L’Europa ha ribadito il suo ‘No al rinnovo automatico delle concessioni’ con la sentenza dello scorso 20 aprile, facente seguito al Consiglio di Stato che, il primo marzo, aveva affermato l’illegittimità della proroga automatica, compresa nel decreto Milleproroghe, poi convertito in legge e proposto dall’attuale governo. E che sostanzialmente prolungava la situazione attuale per tutto il 2024.

Milleproroghe che aveva ricevuto il fermo ammonimento del Presidente della Repubblica: alla controfirma dell’atto Mattarella ha allegato una dura nota chiedendo alle Camere di riscrivere il capitolo sulla concessione delle spiagge, in ottemperanza alle leggi comunitarie ed ai verdetti della magistratura, dopo che più volte l’UE aveva tirato l’Italia per la giacchetta.

Insomma, sarà una bella matassa politica da sbrogliare che avrà un profilo nazionale ma si rifletterà, e non poco per il nostro territorio, anche sul locale. E sono proprio i gestori e le associazioni di categoria a chiedere una sprone alla politica.
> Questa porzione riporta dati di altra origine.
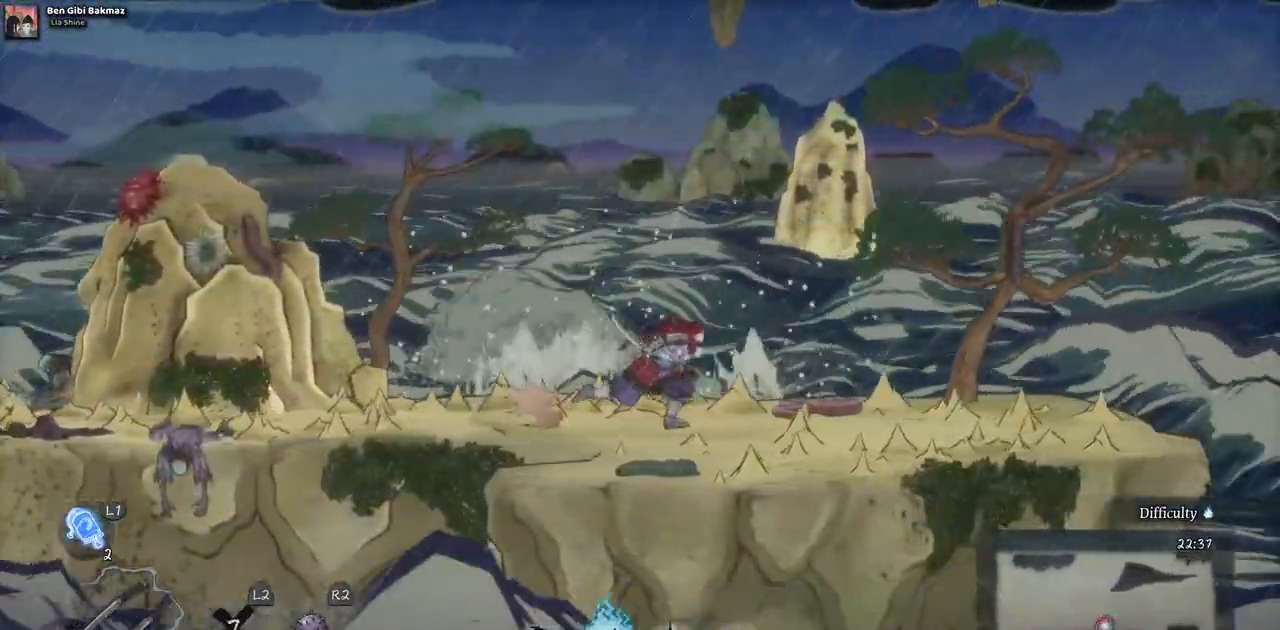
{"dt_ms": 500, "buttons": ["DPAD_RIGHT"], "left_stick": "center", "right_stick": "center", "events": []}
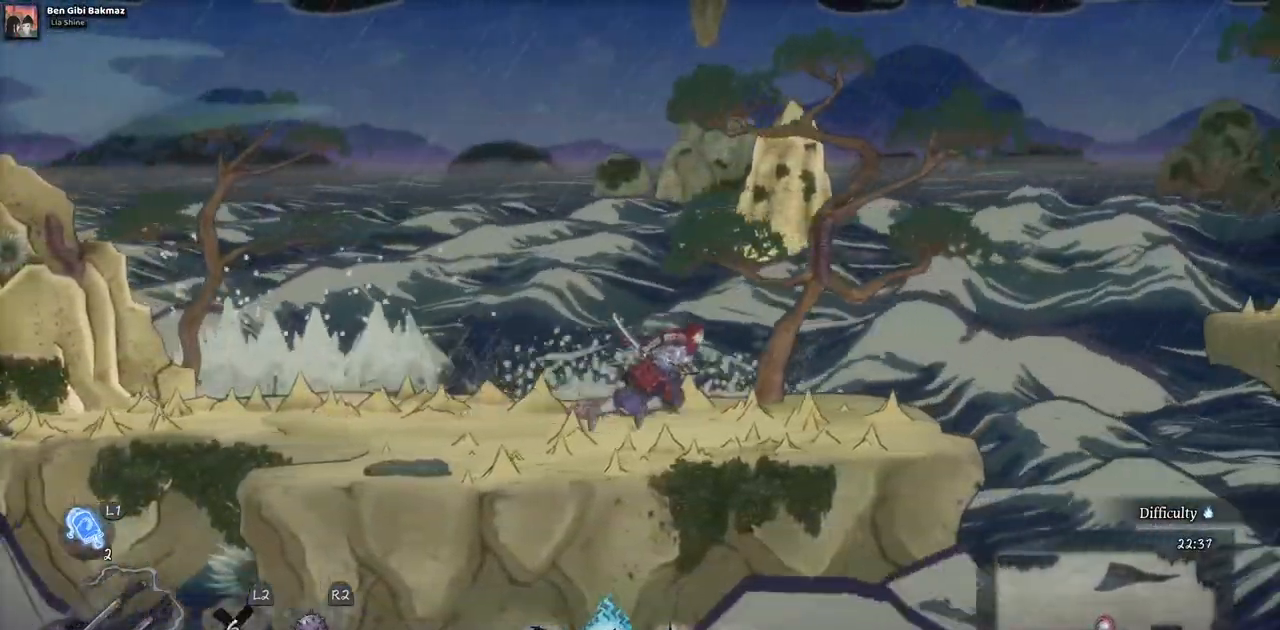
{"dt_ms": 500, "buttons": ["DPAD_RIGHT"], "left_stick": "center", "right_stick": "center", "events": []}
La questione è stata rimessa dal TAR Puglia in relazione a una controversia tra l’Autorità Garante della Concorrenza e del Mercato (AGCM) e un Comune, che aveva prorogato le concessioni balneari sul proprio territorio sulla base della legge di bilancio 2019, di fatto aggirando la “Direttiva Bolkestein”.
L’UE afferma che le concessioni balneari non possono essere rinnovate automaticamente, ma devono essere oggetto di una procedura di selezione imparziale e trasparente. E prosegue inoltre che va avviata, dagli Stati membri, una procedura di selezione tra i candidati potenziali qualora il numero di autorizzazioni disponibili, per una determinata attività sia limitato per via della scarsità delle risorse naturali.

Proprio questo ultimo punto lascerebbe spazio a titolari ed associazioni di categoria che chiedono una accelerata per la mappatura delle spiagge sul territorio che specificherebbe l’effettiva disponibilità delle spiagge libere evidenziando come il litorale non sia un bene scarso e dunque non necessiterebbe della ‘Bolkestein’. Portando alla luce i lavori e la cura prestati sui litorali.
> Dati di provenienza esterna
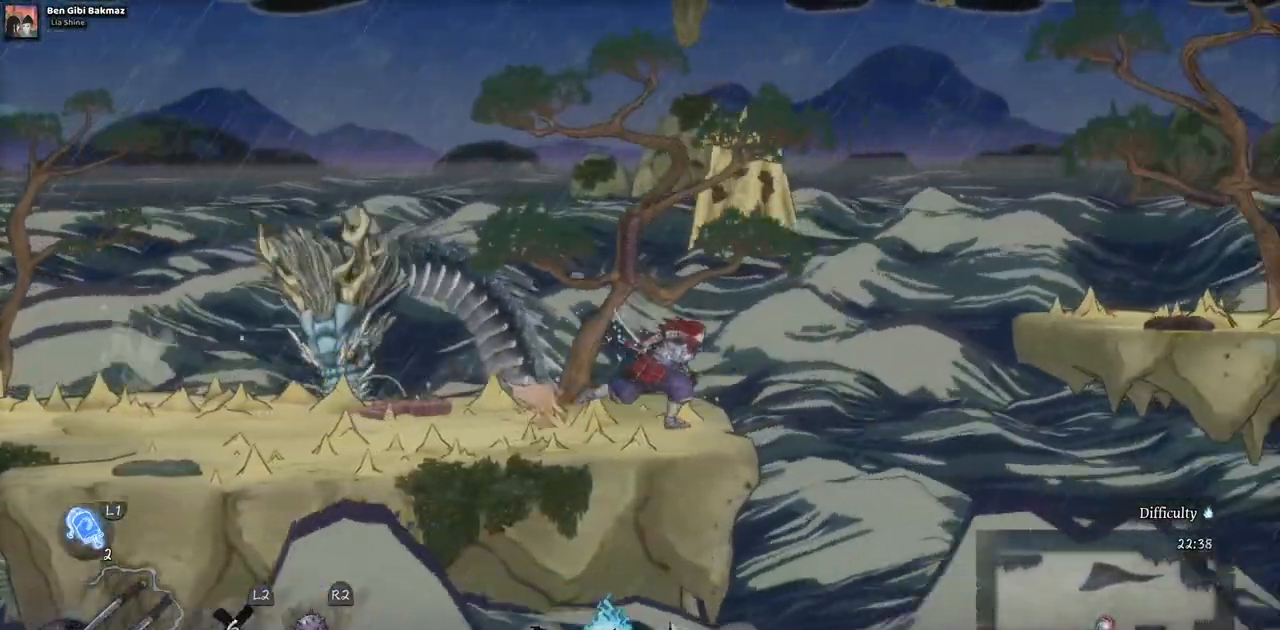
{"dt_ms": 500, "buttons": ["DPAD_RIGHT"], "left_stick": "center", "right_stick": "center", "events": [[133, "CROSS", "down"], [483, "CROSS", "up"]]}
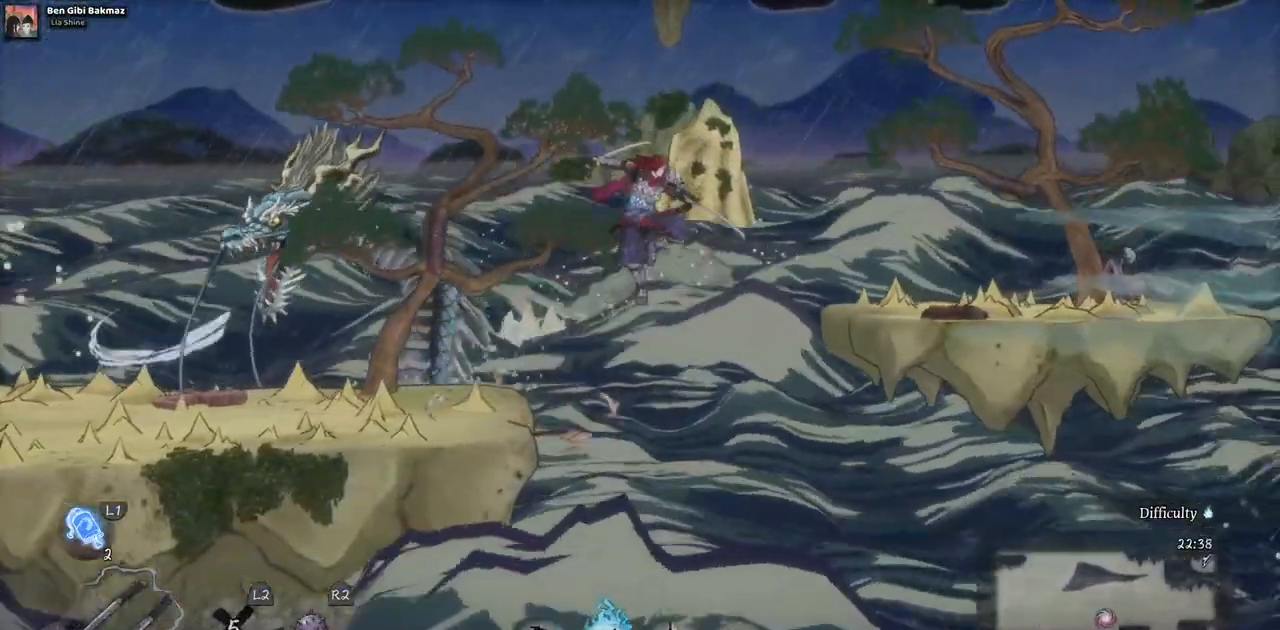
{"dt_ms": 500, "buttons": ["DPAD_RIGHT"], "left_stick": "center", "right_stick": "center", "events": [[150, "CROSS", "down"], [367, "CROSS", "up"]]}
Ciò detto, la Corte dei Conti aveva portato alla luce una ‘gestione inefficiente’ dei canoni marittimi sul piano nazionale nel 2021. Ed allo stesso tempo recriminava la mancanza di una precisa mappatura con relativa trasmissione dei dati. L’anno successivo, secondo il Corriere della Sera, l’intero settore ha fatturato 31,9 miliardi di euro ma l’‘affitto dei litorali’ allo Stato ha generato appena 115 milioni di gettito. Davvero pochi in relazione al paragone con il Comune di Milano che, annualmente, incassa 60 milioni dalle sole attività in galleria Vittorio Emanuele, del quale è proprietario. Per citare l’esempio riportato dal Corriere.

I numeri del MEF parlano di 29.689 concessioni demaniali marittime e 6.823 stabilimenti balneari, e facendo un rapido calcolo ogni concessione non passerebbe i quattro mila euro di canone annuo. A questi chiaramente vanno sommate le spese che ogni singolo titolare deve affrontare come una IVA piuttosto elevate così come è la tassa sui rifiuti o la continua pulizia delle spiagge (solo per citarne alcune).

L’Unione Europea esige dall’Italia un giro di vite sulla privatizzazione delle spiagge: l’estate 2023, per il momento, è salva. Ma lo scenario del futuro è tutto da scrivere.